List the four headings that come under "Summary" in the text about The Guns of August below, in the order they appear.

SELECTION:
>> Begin

The Guns of August (1962) (published in the UK as August 1914) is a volume of history by Barbara W. Tuchman. It is centered on the first month of World War I. After introductory chapters, Tuchman describes in great detail the opening events of the conflict. Its focus then becomes a military history of the contestants, chiefly the great powers.

The Guns of August thus provides a narrative of the earliest stages of World War I, from the decisions to go to war, up until the start of the Franco-British offensive that stopped the German advance into France. The result was four years of trench warfare. In the course of her narrative Tuchman includes discussion of the plans, strategies, world events, and international sentiments before and during the war.

The book was awarded the Pulitzer Prize for General Non-Fiction for publication year 1963, and proved very popular. Tuchman later returned to the subject of the social attitudes and issues that existed before World War I, which she had touched upon in The Guns of August, in a collection of eight essays published in 1966 under the title The Proud Tower: A Portrait of the World Before the War, 1890–1914.

Summary

A funeral
In May 1910 the funeral of Edward VII of the United Kingdom drew the presence of nine kings, one being Kaiser Wilhelm II of Germany. Wilhelm, or William, was Edward's nephew. The opening chapter begins and ends with a description of the royal funeral and in between provides a discussion of the continent's political alliances and the diplomacy of royalty, all amidst the national rivalries, imperialism, and social Darwinism in the years leading up to the Great War (1914–1918).

Plans
Chapters 2 to 5 are grouped into a section called "Plans". Addressed is prewar military planning, as done by the major powers in Europe. Included are the German Schlieffen plan, France's offensive Plan XVII, joint British and French arrangements, and Russia's approach to a future European war.

Outbreak
"Outbreak" starts with a short introduction, which briefly mentions the event that triggered World War I. On June 28, 1914, in Sarajevo, Gavrilo Princip, a Serbian nationalist, assassinated the heir apparent to the throne of Austria-Hungary, the Archduke Franz Ferdinand and his wife Sophie, Duchess of Hohenberg. European-wide diplomacy and military preparations during July are then referenced.

Chapters 6 to 9 commence with August 1914. Discussed and probed are maneuvers by leading politicians, diplomatic affairs, and actions undertaken by various armies, during the opening days of the war, August 1 to August 4. Covered are the Kaiser's hesitation, the struggle by Russia to ensure that its ally, France, would join in the war, France's attempts to win a guarantee from Britain of her involvement, and Germany's ultimatum to Belgium.

Battle
The bulk of the remainder of the book, chapters 10 to 22, is essentially devoted to the battles and tactical planning on two fronts, the Western (chapters 11 to 14, 17, and 19 to 22) and the Eastern (chapters 15 and 16). However, Austria, and the Balkans, are omitted. Chapters 10 and 18 are devoted to the war at sea.

>> End

ENTRIES:
>> Begin

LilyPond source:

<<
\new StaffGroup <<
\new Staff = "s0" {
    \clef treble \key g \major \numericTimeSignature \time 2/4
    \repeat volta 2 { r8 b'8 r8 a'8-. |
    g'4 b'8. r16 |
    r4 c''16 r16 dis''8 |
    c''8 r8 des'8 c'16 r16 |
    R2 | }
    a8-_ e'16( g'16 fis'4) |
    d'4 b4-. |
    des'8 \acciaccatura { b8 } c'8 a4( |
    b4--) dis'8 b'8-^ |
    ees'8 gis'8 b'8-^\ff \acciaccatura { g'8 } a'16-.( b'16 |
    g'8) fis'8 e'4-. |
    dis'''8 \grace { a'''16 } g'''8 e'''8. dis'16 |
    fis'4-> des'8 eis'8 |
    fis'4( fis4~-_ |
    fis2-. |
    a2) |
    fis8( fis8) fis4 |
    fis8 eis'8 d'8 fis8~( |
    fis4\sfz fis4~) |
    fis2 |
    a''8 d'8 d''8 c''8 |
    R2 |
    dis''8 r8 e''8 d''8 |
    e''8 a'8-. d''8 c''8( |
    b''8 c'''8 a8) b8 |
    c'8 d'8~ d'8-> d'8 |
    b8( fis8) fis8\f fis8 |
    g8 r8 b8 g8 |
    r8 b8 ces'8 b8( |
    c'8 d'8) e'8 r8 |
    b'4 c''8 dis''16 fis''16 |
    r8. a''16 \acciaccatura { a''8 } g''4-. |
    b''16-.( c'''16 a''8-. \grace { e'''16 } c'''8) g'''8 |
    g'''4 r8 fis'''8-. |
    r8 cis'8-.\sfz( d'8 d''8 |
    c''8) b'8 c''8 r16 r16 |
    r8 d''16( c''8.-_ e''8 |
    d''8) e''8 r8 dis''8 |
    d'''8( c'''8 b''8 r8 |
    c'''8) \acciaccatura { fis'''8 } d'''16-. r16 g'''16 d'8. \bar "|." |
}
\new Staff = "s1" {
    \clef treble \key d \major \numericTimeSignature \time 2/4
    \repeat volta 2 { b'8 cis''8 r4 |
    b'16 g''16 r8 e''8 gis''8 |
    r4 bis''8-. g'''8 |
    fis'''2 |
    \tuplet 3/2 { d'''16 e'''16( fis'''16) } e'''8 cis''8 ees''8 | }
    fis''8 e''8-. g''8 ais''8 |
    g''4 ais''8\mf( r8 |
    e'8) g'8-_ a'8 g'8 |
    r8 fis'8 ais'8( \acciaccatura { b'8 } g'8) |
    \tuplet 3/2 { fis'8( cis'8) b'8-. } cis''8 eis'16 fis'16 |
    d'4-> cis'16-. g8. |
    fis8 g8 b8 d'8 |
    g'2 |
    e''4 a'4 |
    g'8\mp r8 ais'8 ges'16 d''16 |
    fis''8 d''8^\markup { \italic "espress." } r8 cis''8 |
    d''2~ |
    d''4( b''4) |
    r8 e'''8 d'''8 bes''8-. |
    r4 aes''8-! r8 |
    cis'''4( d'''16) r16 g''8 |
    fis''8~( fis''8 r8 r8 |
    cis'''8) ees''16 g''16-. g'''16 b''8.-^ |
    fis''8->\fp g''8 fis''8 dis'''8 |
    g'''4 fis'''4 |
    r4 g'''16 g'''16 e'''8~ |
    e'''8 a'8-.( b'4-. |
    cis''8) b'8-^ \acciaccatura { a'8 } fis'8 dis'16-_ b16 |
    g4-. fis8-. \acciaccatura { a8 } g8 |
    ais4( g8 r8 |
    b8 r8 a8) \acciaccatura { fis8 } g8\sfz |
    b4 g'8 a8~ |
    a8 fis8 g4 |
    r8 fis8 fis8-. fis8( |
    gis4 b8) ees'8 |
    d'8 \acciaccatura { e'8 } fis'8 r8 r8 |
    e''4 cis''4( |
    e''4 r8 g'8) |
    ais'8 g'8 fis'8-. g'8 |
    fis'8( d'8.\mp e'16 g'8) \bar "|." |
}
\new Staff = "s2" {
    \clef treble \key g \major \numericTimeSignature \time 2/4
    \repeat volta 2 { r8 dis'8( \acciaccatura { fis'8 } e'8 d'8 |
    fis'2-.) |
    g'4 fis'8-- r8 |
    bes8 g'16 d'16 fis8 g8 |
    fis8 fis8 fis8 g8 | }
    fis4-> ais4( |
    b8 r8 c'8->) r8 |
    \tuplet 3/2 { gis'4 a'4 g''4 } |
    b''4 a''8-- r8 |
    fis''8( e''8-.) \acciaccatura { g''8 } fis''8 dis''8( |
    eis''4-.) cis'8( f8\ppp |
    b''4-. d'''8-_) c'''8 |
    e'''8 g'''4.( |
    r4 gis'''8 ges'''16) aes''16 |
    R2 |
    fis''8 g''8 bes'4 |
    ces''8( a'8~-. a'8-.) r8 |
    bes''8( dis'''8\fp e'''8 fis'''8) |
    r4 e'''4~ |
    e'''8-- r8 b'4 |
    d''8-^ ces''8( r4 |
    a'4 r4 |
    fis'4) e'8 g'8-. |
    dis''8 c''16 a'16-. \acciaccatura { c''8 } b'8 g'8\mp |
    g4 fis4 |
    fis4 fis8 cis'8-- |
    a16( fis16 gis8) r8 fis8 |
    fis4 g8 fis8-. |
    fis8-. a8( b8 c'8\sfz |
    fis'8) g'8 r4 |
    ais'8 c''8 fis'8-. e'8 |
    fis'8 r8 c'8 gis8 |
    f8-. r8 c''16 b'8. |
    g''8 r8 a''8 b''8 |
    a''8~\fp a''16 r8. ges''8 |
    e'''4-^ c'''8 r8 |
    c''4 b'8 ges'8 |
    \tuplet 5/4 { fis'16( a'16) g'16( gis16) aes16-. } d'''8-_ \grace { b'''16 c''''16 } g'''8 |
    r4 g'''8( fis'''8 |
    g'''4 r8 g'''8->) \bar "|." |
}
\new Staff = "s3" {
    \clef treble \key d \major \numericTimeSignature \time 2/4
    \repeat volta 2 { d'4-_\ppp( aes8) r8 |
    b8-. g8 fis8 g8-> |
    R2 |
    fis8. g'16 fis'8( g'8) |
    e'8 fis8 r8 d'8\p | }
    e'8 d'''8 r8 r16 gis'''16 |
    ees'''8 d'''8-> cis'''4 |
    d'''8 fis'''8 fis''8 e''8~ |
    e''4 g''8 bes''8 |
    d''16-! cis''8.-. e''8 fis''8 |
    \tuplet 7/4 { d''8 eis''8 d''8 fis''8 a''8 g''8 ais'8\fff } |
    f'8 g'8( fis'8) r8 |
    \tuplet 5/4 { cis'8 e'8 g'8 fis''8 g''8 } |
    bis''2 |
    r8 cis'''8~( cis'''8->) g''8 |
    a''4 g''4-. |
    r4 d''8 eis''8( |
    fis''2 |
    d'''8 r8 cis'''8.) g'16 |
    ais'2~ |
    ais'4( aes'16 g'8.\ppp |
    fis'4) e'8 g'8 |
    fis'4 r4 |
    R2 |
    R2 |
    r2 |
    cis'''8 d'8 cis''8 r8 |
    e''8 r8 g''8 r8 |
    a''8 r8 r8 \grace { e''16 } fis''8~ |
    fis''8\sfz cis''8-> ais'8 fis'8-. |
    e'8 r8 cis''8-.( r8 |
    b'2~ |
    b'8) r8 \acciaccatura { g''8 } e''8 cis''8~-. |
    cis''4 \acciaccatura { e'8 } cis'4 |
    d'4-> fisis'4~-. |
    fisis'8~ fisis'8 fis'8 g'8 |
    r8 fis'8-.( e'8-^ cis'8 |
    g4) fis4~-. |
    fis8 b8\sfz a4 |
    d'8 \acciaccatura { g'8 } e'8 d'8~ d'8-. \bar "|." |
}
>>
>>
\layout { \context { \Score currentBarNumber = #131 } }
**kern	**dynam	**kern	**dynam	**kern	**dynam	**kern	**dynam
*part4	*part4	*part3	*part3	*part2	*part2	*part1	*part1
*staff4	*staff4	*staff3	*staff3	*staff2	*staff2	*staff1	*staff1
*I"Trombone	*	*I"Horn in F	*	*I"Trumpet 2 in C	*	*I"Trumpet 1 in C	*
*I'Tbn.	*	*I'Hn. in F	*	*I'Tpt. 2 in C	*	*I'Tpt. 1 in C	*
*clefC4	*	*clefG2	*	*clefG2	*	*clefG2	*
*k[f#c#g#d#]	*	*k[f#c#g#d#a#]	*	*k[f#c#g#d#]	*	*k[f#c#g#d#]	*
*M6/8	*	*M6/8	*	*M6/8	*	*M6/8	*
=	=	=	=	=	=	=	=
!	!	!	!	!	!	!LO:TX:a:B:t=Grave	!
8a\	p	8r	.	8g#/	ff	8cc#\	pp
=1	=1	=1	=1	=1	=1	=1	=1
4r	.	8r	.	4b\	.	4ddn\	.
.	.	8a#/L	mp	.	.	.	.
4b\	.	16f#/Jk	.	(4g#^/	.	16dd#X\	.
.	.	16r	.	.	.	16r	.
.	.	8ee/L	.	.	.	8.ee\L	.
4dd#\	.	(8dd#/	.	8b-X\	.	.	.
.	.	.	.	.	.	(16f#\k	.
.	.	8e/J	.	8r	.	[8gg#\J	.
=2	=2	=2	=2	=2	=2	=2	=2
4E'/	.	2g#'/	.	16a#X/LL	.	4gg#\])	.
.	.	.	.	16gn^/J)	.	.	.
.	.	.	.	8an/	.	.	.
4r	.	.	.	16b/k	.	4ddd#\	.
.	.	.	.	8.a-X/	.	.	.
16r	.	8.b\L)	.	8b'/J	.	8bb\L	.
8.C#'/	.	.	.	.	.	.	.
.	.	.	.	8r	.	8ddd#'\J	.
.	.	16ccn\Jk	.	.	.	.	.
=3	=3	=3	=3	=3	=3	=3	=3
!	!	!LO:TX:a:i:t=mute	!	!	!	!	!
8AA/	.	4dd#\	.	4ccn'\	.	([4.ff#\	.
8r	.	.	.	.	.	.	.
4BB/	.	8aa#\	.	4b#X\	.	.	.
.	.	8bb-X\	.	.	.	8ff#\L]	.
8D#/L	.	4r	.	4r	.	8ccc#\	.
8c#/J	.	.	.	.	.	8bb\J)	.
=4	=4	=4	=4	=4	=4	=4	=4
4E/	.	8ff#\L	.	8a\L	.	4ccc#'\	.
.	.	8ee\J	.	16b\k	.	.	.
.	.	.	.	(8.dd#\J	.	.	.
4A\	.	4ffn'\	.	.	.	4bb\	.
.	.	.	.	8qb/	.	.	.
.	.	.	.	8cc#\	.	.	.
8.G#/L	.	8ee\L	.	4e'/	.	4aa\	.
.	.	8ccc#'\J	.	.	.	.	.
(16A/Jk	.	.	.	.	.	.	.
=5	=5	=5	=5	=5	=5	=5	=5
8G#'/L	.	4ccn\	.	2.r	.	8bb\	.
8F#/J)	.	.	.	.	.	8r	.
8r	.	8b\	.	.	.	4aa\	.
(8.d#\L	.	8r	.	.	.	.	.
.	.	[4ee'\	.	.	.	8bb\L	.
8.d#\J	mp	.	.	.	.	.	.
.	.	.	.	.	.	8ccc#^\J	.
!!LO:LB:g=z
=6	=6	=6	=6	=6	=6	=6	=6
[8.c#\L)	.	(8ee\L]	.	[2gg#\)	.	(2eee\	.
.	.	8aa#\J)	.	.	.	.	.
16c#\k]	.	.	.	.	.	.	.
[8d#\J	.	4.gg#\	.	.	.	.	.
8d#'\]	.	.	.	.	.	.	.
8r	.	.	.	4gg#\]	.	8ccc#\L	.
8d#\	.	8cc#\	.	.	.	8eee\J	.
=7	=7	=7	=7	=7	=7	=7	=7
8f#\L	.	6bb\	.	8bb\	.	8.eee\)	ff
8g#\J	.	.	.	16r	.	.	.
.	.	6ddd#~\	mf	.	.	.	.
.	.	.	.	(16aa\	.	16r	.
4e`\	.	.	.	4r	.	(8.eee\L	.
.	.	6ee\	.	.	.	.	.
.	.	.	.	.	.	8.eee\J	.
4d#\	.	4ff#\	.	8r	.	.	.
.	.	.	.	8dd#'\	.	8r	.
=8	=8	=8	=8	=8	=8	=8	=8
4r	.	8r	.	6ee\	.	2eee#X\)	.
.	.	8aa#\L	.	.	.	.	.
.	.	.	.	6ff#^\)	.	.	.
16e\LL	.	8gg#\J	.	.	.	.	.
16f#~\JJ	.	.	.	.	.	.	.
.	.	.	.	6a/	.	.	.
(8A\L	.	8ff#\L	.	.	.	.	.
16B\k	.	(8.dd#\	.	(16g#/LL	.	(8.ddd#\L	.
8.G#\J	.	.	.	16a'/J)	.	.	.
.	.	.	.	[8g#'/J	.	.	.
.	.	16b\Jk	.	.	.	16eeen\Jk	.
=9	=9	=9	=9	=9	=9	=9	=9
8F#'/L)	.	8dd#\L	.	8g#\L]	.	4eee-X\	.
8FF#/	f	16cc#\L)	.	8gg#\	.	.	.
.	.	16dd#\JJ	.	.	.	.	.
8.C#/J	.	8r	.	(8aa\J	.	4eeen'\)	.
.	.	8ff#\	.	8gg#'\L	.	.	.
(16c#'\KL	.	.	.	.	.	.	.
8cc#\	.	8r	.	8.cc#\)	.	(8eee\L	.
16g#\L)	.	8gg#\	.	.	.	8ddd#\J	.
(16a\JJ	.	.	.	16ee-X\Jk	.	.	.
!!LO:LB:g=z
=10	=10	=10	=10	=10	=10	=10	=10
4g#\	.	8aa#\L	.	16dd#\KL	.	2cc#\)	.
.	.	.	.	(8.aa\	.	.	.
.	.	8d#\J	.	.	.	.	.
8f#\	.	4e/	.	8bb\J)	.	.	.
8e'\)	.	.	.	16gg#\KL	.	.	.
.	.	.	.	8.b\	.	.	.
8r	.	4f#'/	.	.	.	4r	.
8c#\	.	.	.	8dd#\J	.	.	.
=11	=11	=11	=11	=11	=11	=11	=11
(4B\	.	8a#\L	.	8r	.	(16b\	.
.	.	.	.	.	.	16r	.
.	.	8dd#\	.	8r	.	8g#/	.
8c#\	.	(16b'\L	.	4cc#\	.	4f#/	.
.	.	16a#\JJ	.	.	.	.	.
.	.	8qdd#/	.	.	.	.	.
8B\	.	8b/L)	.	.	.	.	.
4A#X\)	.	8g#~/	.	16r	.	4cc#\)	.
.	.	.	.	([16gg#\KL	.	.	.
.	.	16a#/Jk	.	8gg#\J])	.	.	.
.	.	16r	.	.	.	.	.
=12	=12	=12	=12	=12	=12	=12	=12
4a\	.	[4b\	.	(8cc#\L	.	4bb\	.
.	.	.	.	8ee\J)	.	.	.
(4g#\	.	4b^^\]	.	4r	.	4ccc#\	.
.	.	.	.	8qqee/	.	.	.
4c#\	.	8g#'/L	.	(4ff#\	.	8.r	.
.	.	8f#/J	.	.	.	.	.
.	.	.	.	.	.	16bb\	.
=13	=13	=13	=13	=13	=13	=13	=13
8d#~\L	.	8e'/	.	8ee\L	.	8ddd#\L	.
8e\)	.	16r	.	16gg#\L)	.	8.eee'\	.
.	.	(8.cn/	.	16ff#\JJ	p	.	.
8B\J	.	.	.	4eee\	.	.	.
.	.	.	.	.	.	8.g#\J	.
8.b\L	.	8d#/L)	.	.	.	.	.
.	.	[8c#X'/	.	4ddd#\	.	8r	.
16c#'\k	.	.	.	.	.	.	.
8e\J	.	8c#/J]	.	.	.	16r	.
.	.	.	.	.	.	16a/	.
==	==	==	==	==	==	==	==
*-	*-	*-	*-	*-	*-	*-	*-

>> End

COMPLETED TASK:
A funeral
Plans
Outbreak
Battle